Power Automate Process Mining gives you the option to store and read event log data directly from Azure Data Lake Storage Gen2. This feature simplifies extract, transform, load (ETL) management by connecting directly to your storage account.

Prerequisites

  • The Data Lake Storage account must be Gen2. You can check this out from the Azure portal. Azure Data Lake Gen1 storage accounts aren't supported.

  • The Data Lake Storage account must haveĀ hierarchical namespace enabled.

  • The Owner role must be attributed to the user performing the initial container setup for the environment for the following users in the same environment. These users are connecting to the same container and must have the Storage Blob Data Reader role assigned.

  • Resource Sharing (CORS) rule to your storage account should be established to share with Power Automate Process Mining.

    • Allowed origins must be set to https://make.powerapps.com.
    • Allowed methods must include: get, options, put.
    • Allowed headers should be as flexible as possible. We recommend defining them as *.
    • Exposed headers should be as flexible as possible. We recommend defining them as *.
    • The maximum age should be as flexible as possible. We recommend using 86400.

    Screenshot of the example of CORS setting screen.

  • Data in your Data Lake Storage should meet the following CSV file format requirements:

    • Compression type: None
    • Column delimiter: Comma (,)
    • Row delimiter: Default and encoding. For example, Default (\r,\n, or \r\n)

    Screenshot of the File format settings screen.

  • All data must be in final event log format and meet the requirements listed in Data requirements. Data should be ready to be mapped to the process mining schema. No data transformation is available post ingestion.

  • The size (width) of the header row is currently limited to 1 MB.

Important

Ensure that time stamp represented in your CSV file follows the ISO 8601 standard format (for example, YYYY-MM-DD HH:MM:SS.sss or YYYY-MM-DDTHH:MM:SS.sss).

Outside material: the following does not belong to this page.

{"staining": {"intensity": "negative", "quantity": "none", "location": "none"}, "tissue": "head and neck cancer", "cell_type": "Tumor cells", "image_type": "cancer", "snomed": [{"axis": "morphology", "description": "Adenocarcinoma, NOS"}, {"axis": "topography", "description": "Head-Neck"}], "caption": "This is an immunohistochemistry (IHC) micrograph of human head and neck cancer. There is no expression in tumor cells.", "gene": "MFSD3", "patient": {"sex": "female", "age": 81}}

Connect to Azure Data Lake Storage

  1. On the navigation pane to the left, select Process mining > Start here.

  2. In the Process name field, enter a name for your process.

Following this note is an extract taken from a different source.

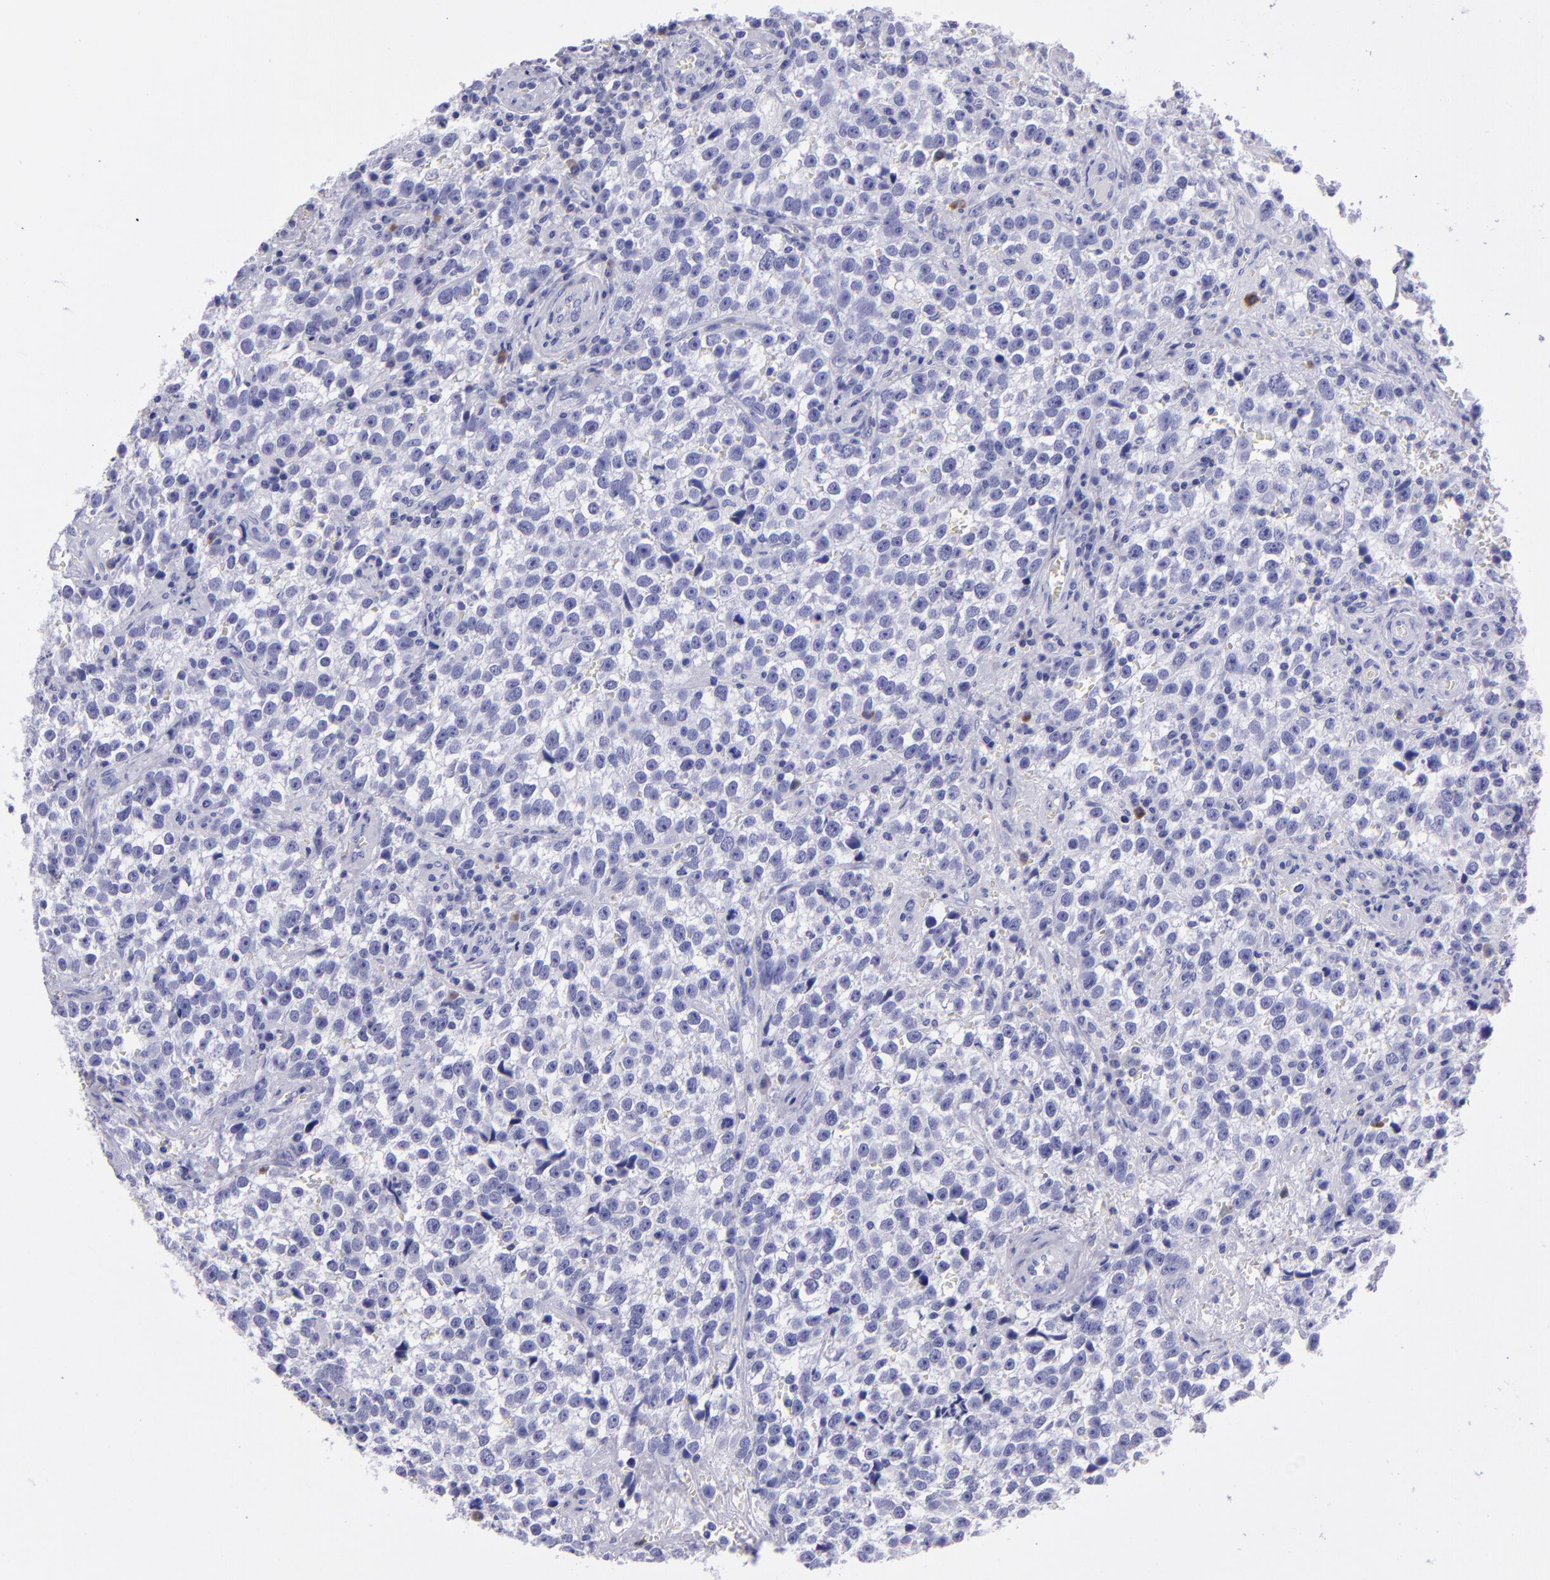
{"staining": {"intensity": "negative", "quantity": "none", "location": "none"}, "tissue": "testis cancer", "cell_type": "Tumor cells", "image_type": "cancer", "snomed": [{"axis": "morphology", "description": "Seminoma, NOS"}, {"axis": "topography", "description": "Testis"}], "caption": "Protein analysis of testis seminoma exhibits no significant positivity in tumor cells. Brightfield microscopy of IHC stained with DAB (brown) and hematoxylin (blue), captured at high magnification.", "gene": "TYRP1", "patient": {"sex": "male", "age": 38}}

  3. Under the Data source heading, select Import data > Azure Data Lake > Continue. Screenshot of the Create process step.

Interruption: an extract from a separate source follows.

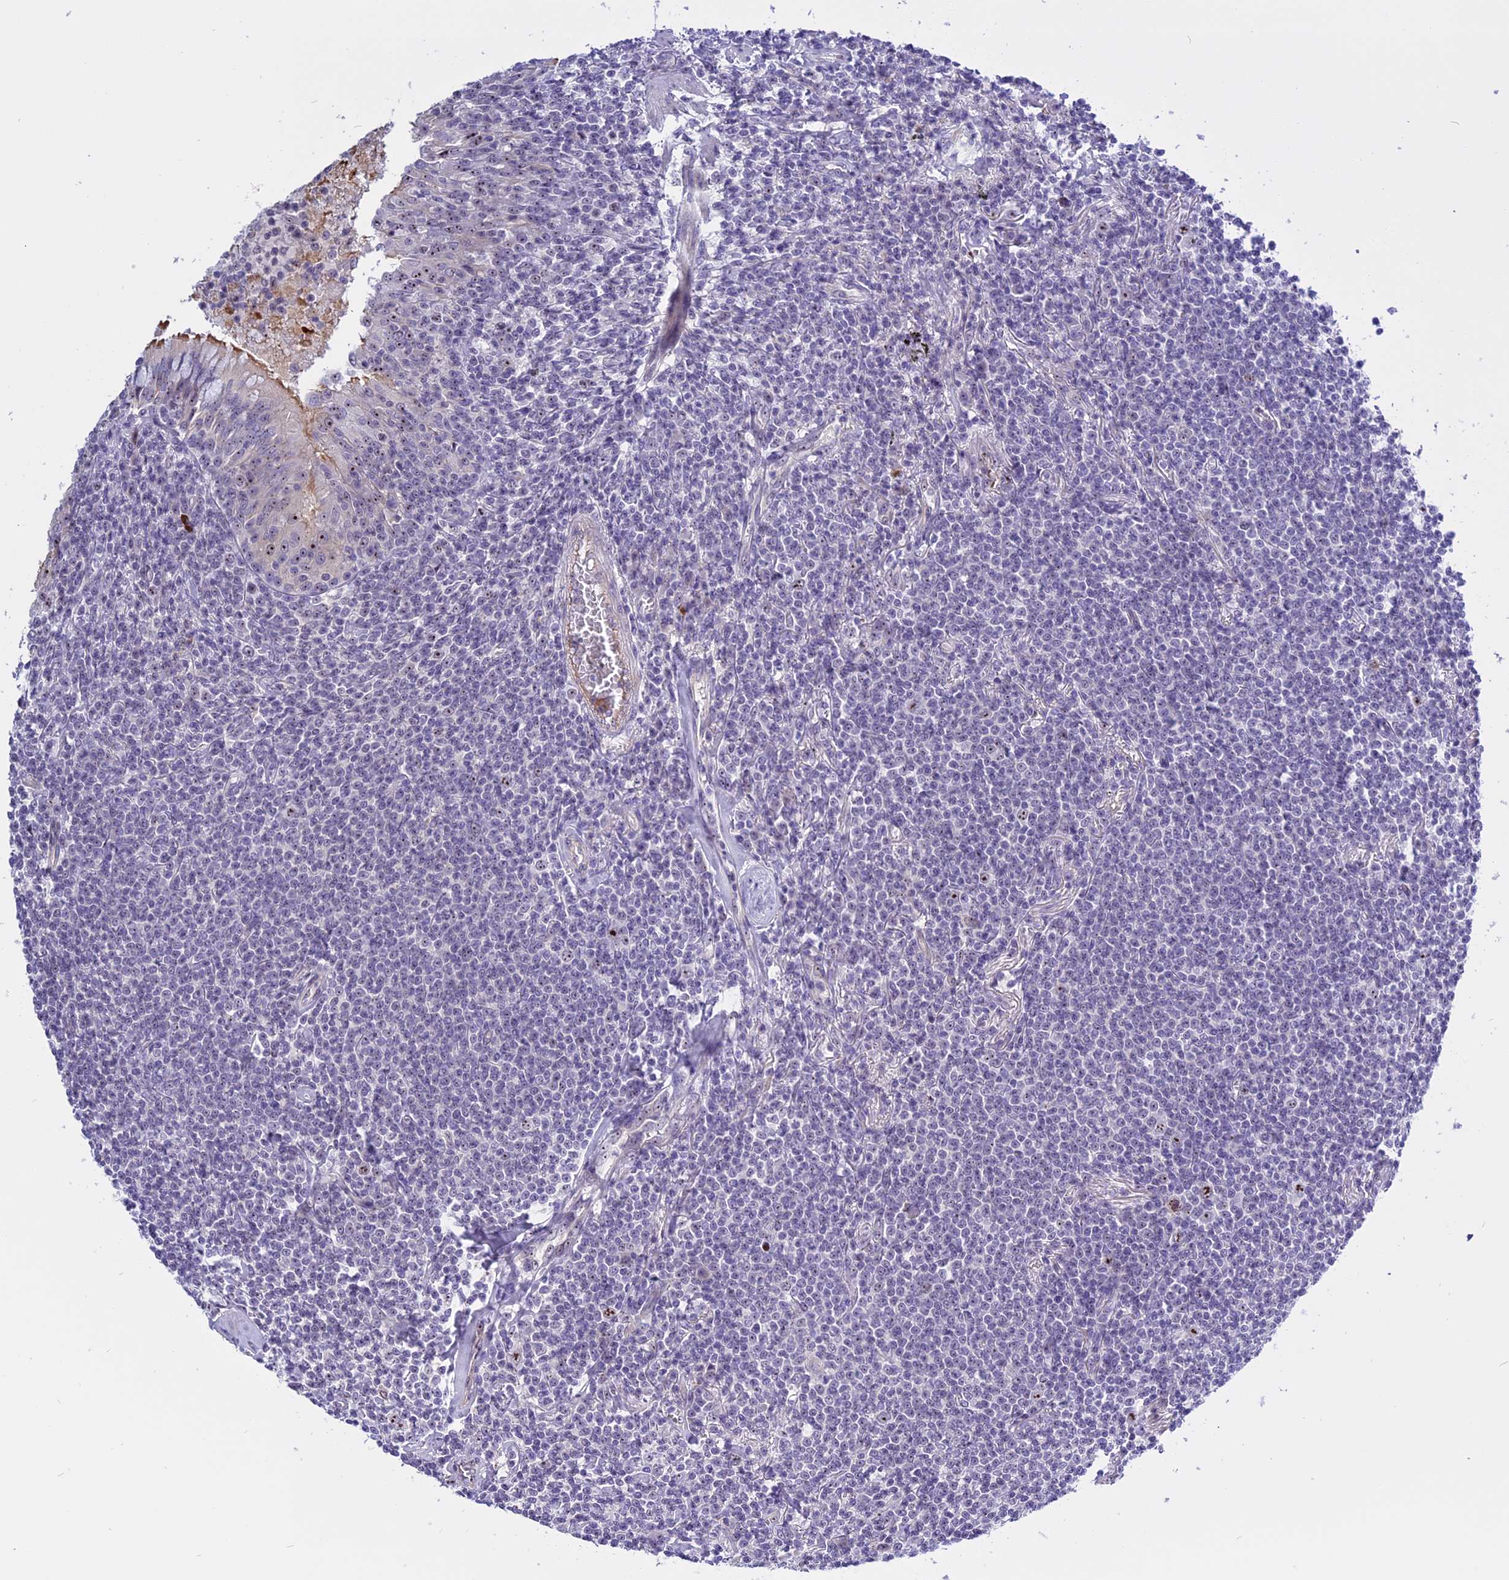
{"staining": {"intensity": "negative", "quantity": "none", "location": "none"}, "tissue": "lymphoma", "cell_type": "Tumor cells", "image_type": "cancer", "snomed": [{"axis": "morphology", "description": "Malignant lymphoma, non-Hodgkin's type, Low grade"}, {"axis": "topography", "description": "Lung"}], "caption": "There is no significant expression in tumor cells of malignant lymphoma, non-Hodgkin's type (low-grade).", "gene": "TBL3", "patient": {"sex": "female", "age": 71}}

  4. On the Connection setup screen, select your Subscription ID, Resource Group, Storage account, and Container from the dropdown menus.

  5. Select the file or folder containing the event log data.

    You can either select a single file or a folder with multiple files. All files must have the same headers and format.

  6. Select Next.

  7. On the Map your data screen, map your data to the required schema.

    Screenshot of the Map your data screen.

  8. Complete the connection by selecting Save and Analyze.

Define incremental data refresh settings

You can refresh a process ingested from Azure Data Lake on a schedule, either through a full or incremental refresh. Though there are no retention policies, you can ingest data incrementally using one of the following methods:

If you selected a single file in the previous section, append more data to the selected file.

If you selected a folder in the previous section, add incremental files to the selected folder.

Important

When you add incremental files to a selected folder or subfolder, make sure you indicate the increment order by naming files with dates such as YYYMMDD.csv or YYYYMMDDHHMMSS.csv.

To refresh a process:

  1. Go to the Details page of the process.

  2. Select Refresh Settings.

  3. On the Schedule refresh screen, complete the following steps:

    1. Turn on the Keep data up to date toggle switch.
    2. In the Refresh data every dropdown lists, select the frequency of the refresh.
    3. In the Start at fields, select the date and time of the refresh.
    4. Turn on the Incremental refresh toggle switch.